PROMPT A.
Copy the entries word for word, beginning at the start of the entries and continuing through the line that contains "Le Dictionnaire toponymique", and leave the pictures out of your copy.

--- SELECTED EXTRACT Enclosed Below ---

46664 was a series of AIDS benefit concerts played in honour of Nelson Mandela by South African and foreign musicians between 2003 and 2008.

Origin
The second time that Mandela was imprisoned on Robben Island was in 1964, and he was the 466th prisoner that year. His prison number remained 466/64 until 1982, when he was transferred to Pollsmoor Prison and given the prison number 220/82.  "Prisoner 46664" continues to be used as a reverential title for him. Shortly before Joe Strummer's death, he and U2's Bono co-wrote the song "46664" for Mandela as part of the campaign against AIDS in Africa.

46664 concerts

Cape Town, South Africa
On 29 November 2003, an event called the 46664 Concert was held at Green Point Stadium, Cape Town.  It was hosted by Mandela and its goal was to raise awareness of the spread of HIV/AIDS in South Africa. The following artists performed:

Anastacia
Beyoncé Knowles
Bob Geldof
Queen (Brian May and Roger Taylor)
Paul Oakenfold with Shifty Shellshock and TC
 Amampondo Drummers
Baaba Maal
Youssou N'Dour
Angelique Kidjo
Bono and The Edge from U2
Abdel Wright
Chris Thompson, Zoe Nicholas, Treana Morris
Yvonne Chaka Chaka
Bongo Maffin
Johnny Clegg
Jimmy Cliff
The Corrs
Ladysmith Black Mambazo
Eurythmics
Danny K
Watershed
Zucchero
Ms. Dynamite
Andrew Bonsu
Soweto Gospel Choir

Following the concert, three live CDs and a DVD titled "46664: The Event" were released.

George, South Africa
On 19 March 2005, another "annual" 46664 Concert was held at Fancourt Country Club and Golfing Estate, in George, South Africa with people like Katie Melua, Prime Circle, Annie Lennox, Juluka with Johnny Clegg and Queen + Paul Rodgers.  Will Smith was the host.

--- End of Enclosed SELECTED EXTRACT ---
--- DATA Enclosed Below ---

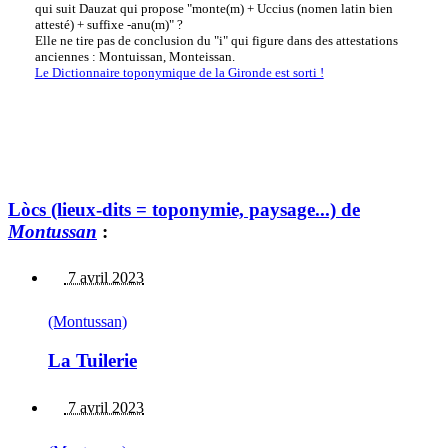
qui suit Dauzat qui propose "monte(m) + Uccius (nomen latin bien
attesté) + suffixe -anu(m)" ?
Elle ne tire pas de conclusion du "i" qui figure dans des attestations
anciennes : Montuissan, Monteissan.
Le Dictionnaire toponymique de la Gironde est sorti !
Lòcs (lieux-dits = toponymie, paysage...) de
Montussan
:
7 avril 2023
(Montussan)
La Tuilerie
7 avril 2023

--- End of Enclosed DATA ---

PROMPT B.
In the text on the 46664 concerts, what prison number was Mandela given when he was transferred to Pollsmoor Prison?

SOLUTION A.
qui suit Dauzat qui propose "monte(m) + Uccius (nomen latin bien
attesté) + suffixe -anu(m)" ?
Elle ne tire pas de conclusion du "i" qui figure dans des attestations
anciennes : Montuissan, Monteissan.
Le Dictionnaire toponymique de la Gironde est sorti !

SOLUTION B.
220/82